Job A:
Answer these from the Glass-Steagall post:
(i) On what date did the Gramm-Leach-Bliley Financial Modernization Act of 1999 become law?
(ii) What share of US mortgages do the four major national banks hold together?
(iii) What percentage change does the table give for Citigroup's stock?
Job B: Pick out every line of the records that contains the word "Leave".

Mike is a member of The Motley Fool Blog Network -- entries represent the personal opinion of the blogger and are not formally edited.

The Financial Sector has been a festering boil on the surface of the market over the last four years.  One can argue that the mega banks, and many of their regional brethren, have fallen under the weight of their own gluttony.  The rapid expansion of risky business practices came about from the repeal of the Glass-Steagall Act, and in the 12 years since it was replaced, the Financials have proven that they are incapable of managing their affairs in a manner that does not compromise the country's banking system.

In this post Glass-Steagall era, financial institutions have been allowed to leverage their balance sheets through the reuniting of commercial and investment banking operations.  This commingling has clouded the lines of what is in the best interest of the consumer and what will provide the maximum net profit each quarter.  The events that led to the 2008 financial collapse were direct consequences of Glass-Steagall's repeal, along with lax regulatory oversight at the Federal level.  It seems that no lesson was learned from the 1980's savings and loan crisis where a fourth of all such firms failed. 
 
The decade-plus period that will forever be known by the moniker "Too Big To Fail" brought about four major national banks: J.P. Morgan Chase (NYSE: JPM), Bank of America (NYSE: BAC), Citigroup (NYSE: C), and Wells Fargo .  Each of these industry behemoths have retail, commercial, mortgage, and investment banking under one roof.  The so-called financial supermarkets are the survivors in the Russian roulette that crippled or killed off many of their competitors in the last four years.  These banks combine to hold over 40% of the deposits, 65% of all issued credit cards, and nearly 50% of the mortgages in the US.  
 
So the question should be asked, while their assets and footprints have expanded coast to coast, have their stock prices faired as well?
 
Note that 11/12/1999 is the date then-President Bill Clinton signed the Gramm-Leach-Bliley Financial Modernization Act of 1999 into law, effectively serving to repeal Glass-Steagall.
 

                              

Adj. Close 11/12/99

Adj. Close 6/15/12

% Change    

JPM

$38.75

$35.03

-9.60%

BAC

21.61

7.90

-63.44%

C

289.51

28.31

-90.22%

WFC

17.28

32.45

+87.79%

 
From this perspective, it is obvious that Wells Fargo has been the market winner since the end of Glass-Steagall.  Ironically, Citigroup has suffered near complete decimation in its stock price after being a leading force for bringing about this regulatory overhaul in the late 1990's.  Their goal was to gain formal acceptance of the bank's 1998 merger with Traveler's Group by overturning the laws that had long required a distinct separation between banks and capital market firms.  Looking back at the last 12 years, bigger does not always equal better.

Page images and extracted text:
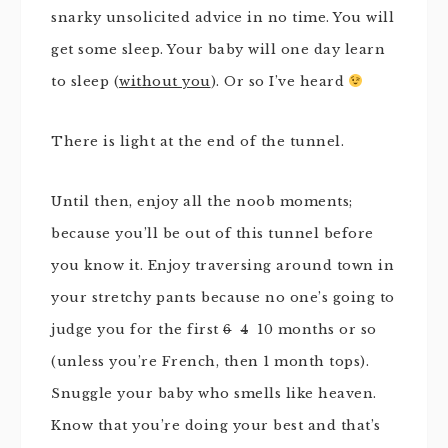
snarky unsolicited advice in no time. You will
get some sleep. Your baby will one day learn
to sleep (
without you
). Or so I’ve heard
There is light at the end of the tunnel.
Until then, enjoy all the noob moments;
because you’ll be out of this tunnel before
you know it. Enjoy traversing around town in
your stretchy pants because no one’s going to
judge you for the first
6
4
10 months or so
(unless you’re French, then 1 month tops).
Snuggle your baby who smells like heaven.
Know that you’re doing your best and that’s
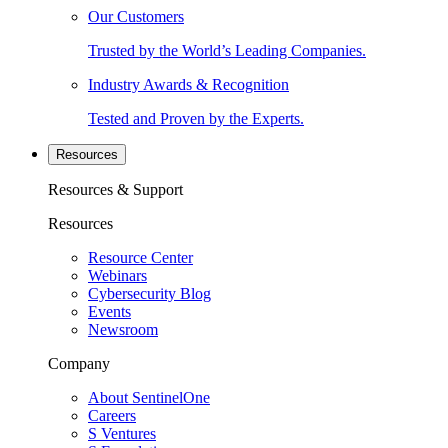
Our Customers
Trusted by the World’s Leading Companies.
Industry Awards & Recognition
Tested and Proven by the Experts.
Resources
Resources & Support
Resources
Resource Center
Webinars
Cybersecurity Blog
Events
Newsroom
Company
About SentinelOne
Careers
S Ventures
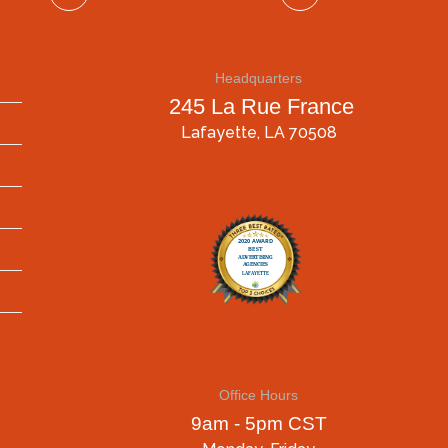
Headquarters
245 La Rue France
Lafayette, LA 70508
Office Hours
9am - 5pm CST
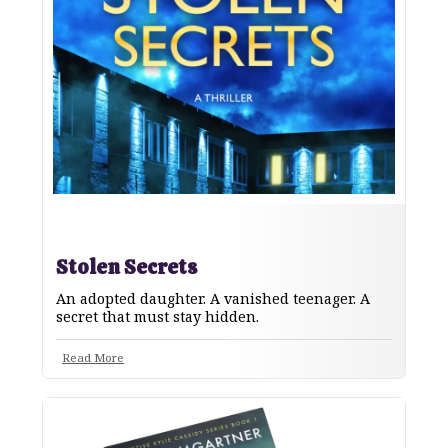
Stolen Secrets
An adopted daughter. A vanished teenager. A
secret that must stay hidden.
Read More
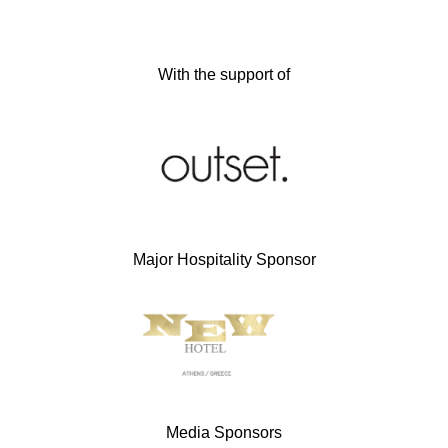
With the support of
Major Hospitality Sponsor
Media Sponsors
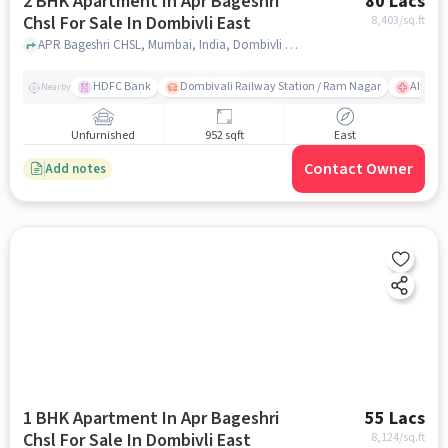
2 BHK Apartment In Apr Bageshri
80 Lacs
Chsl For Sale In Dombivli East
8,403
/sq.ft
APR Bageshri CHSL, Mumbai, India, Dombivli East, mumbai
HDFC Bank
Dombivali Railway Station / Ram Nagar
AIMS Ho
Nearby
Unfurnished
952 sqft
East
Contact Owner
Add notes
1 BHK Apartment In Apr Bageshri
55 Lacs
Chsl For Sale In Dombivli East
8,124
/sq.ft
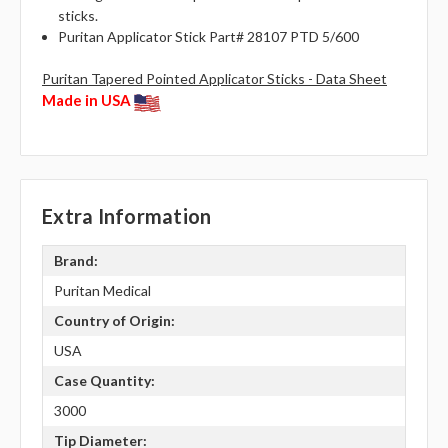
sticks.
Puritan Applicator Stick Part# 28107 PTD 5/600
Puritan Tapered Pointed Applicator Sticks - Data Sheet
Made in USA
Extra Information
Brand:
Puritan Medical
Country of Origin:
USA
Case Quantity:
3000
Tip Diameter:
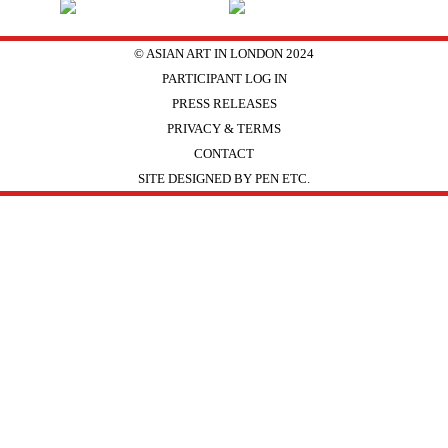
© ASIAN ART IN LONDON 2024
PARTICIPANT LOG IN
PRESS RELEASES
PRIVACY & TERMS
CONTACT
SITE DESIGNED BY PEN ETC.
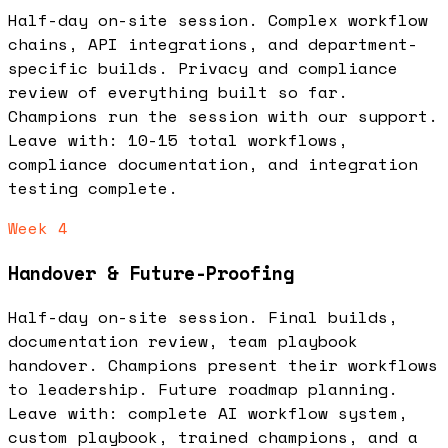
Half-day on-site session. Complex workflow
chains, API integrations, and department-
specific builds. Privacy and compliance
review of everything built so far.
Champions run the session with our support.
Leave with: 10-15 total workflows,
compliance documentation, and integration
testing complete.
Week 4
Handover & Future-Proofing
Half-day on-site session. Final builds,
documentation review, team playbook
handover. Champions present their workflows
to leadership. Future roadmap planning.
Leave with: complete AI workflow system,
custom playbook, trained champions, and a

Answer box A:
(i) 11/12/1999
(ii) Nearly 50%
(iii) -90.22%

Answer box B:
Leave with: 10-15 total workflows,
Leave with: complete AI workflow system,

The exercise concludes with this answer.